Nigeria seen included in possible OPEC oil output cap
July 1, 20172K views0 comments
There are strong indications that the Organisation of Petroleum Exporting Countries (OPEC) may revisit the issue of including Nigeria in its output cap deal.
This followed Royal Dutch Shell lifting of its force majeure on exports of Bonny Light crude after pipeline repairs which is expected to lead to significant increase in Nigeria’s crude oil production.
OPEC had last year reached a deal that will limit oil production. The output freeze deal was in May this year extended by nine months.
The deal then excluded Nigeria which was still ramping up production. According to the OPEC secretariat, member countries and non-OPEC parties, Azerbaijan, Kingdom of Bahrain, Brunei Darussalam, Kazakhstan, Malaysia, Mexico, Sultanate of Oman, the Russian Federation, Republic of Sudan, and the Republic of South Sudan, had then recognised the need for continuing cooperation among oil exporting countries in order to achieve a lasting stability in the oil market.
Read Also:
Royal Dutch Shell recently said it had lifted force majeure on exports of Bonny Light crude oil after pipeline repairs. Shell had imposed a force majeure on some exports from the Bonny Terminal early June due to a leak found in one of the two pipelines that serve the terminal.

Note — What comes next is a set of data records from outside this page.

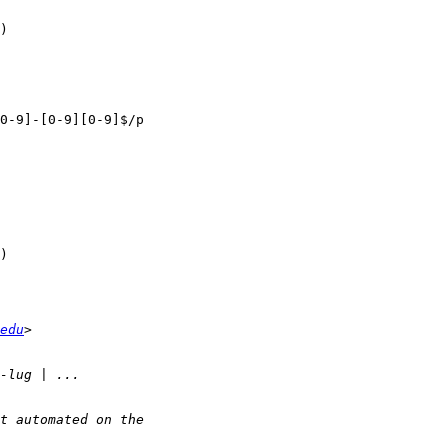
)  

edu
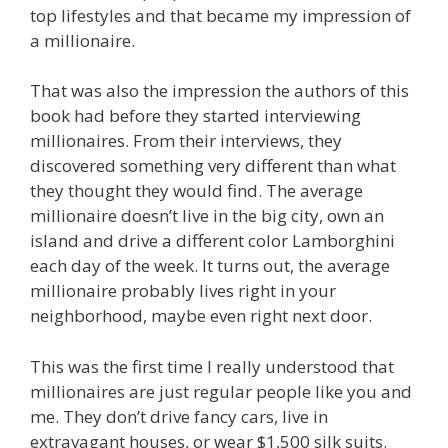
top lifestyles and that became my impression of
a millionaire.
That was also the impression the authors of this
book had before they started interviewing
millionaires. From their interviews, they
discovered something very different than what
they thought they would find. The average
millionaire doesn’t live in the big city, own an
island and drive a different color Lamborghini
each day of the week. It turns out, the average
millionaire probably lives right in your
neighborhood, maybe even right next door.
This was the first time I really understood that
millionaires are just regular people like you and
me. They don’t drive fancy cars, live in
extravagant houses, or wear $1,500 silk suits.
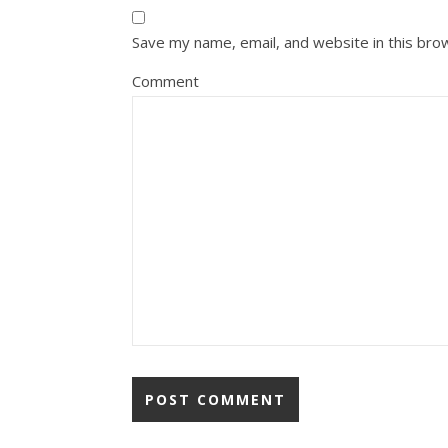
Save my name, email, and website in this bro
Comment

The Trans Niger Pipeline, along with the Nembe Creek Trunk Line, is used by SPDC and some other producing companies to evacuate crude from the eastern Niger Delta to the export terminal.
“With the lifting of the force majeure on Bonny Light, Nigeria’s crude export will improve over the next few months from the 1.7 million barrels per day (bpd) reported for May (which we presume is exclusive of exports through Trans Forcados), as the export of the Bonny grade is set to reach 226,000bpd in August, up from 164,000bpd in July, according to the loading schedules,” analysts at Lagos-based CSL Stockbrokers Limited stated.

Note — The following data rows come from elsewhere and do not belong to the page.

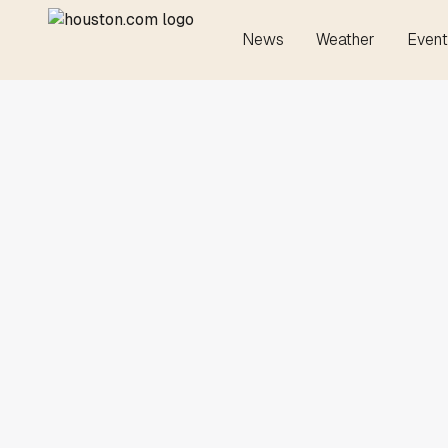
News
Weather
Event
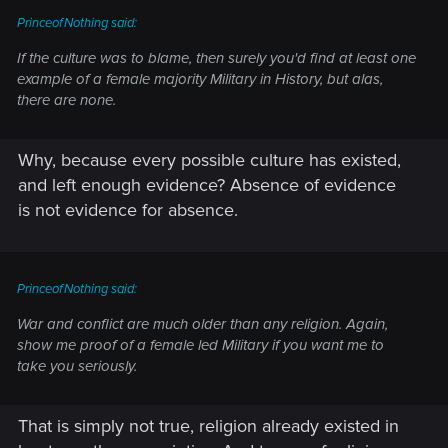
PrinceofNothing said:
If the culture was to blame, then surely you'd find at least one
example of a female majority Military in History, but alas,
there are none.
Why, because every possible culture has existed,
and left enough evidence? Absence of evidence
is not evidence for absence.
PrinceofNothing said:
War and conflict are much older than any religion. Again,
show me proof of a female led Military if you want me to
take you seriously.
That is simply not true, religion already existed in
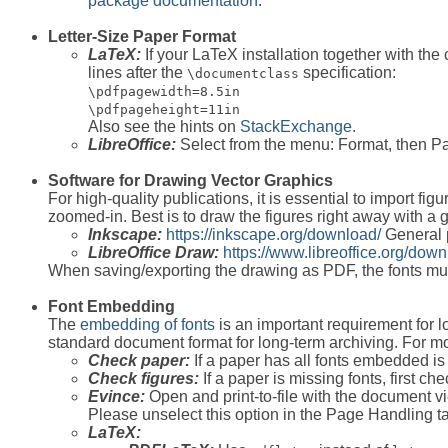
package documentation
.
Letter-Size Paper Format
LaTeX:
If your LaTeX installation together with the 
lines after the
specification:
\documentclass
\pdfpagewidth=8.5in
\pdfpageheight=11in
Also see the hints on
StackExchange
.
LibreOffice:
Select from the menu: Format, then Page
Software for Drawing Vector Graphics
For high-quality publications, it is essential to import f
zoomed-in. Best is to draw the figures right away with a g
Inkscape:
https://inkscape.org/download/
General 
LibreOffice Draw:
https://www.libreoffice.org/down
When saving/exporting the drawing as PDF, the fonts m
Font Embedding
The
embedding of fonts
is an important requirement for 
standard document format for long-term archiving. For mo
Check paper:
If a paper has all fonts embedded is
Check figures:
If a paper is missing fonts, first c
Evince:
Open and print-to-file with the document 
Please unselect this option in the Page Handling ta
LaTeX:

Incessant attacks on oil pipelines by militants in the Niger Delta had cut Nigeria’s oil production by around 800,000bpd at the peak of the attacks in 2016. There have been concerted efforts by the Presidency since last year to dialogue with the Niger Delta militants in order to raise Nigeria’s oil production level to the 2.2mbpd average daily production before the attacks began. On account of this, there has been no reported attack in 2017.

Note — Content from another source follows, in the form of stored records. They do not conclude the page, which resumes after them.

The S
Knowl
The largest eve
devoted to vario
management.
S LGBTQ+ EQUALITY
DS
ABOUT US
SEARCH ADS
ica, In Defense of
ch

“OPEC’s battle against an oil glut is under threat following a partial production recovery from members Nigeria and Libya, which are exempt from a global production-cut deal. While increased production is positive for the economy in terms of higher revenues (assuming steady oil prices), a significant increase in production, may cause OPEC to revisit the issue of including Nigeria in the output cap deal,” CSL added in a note.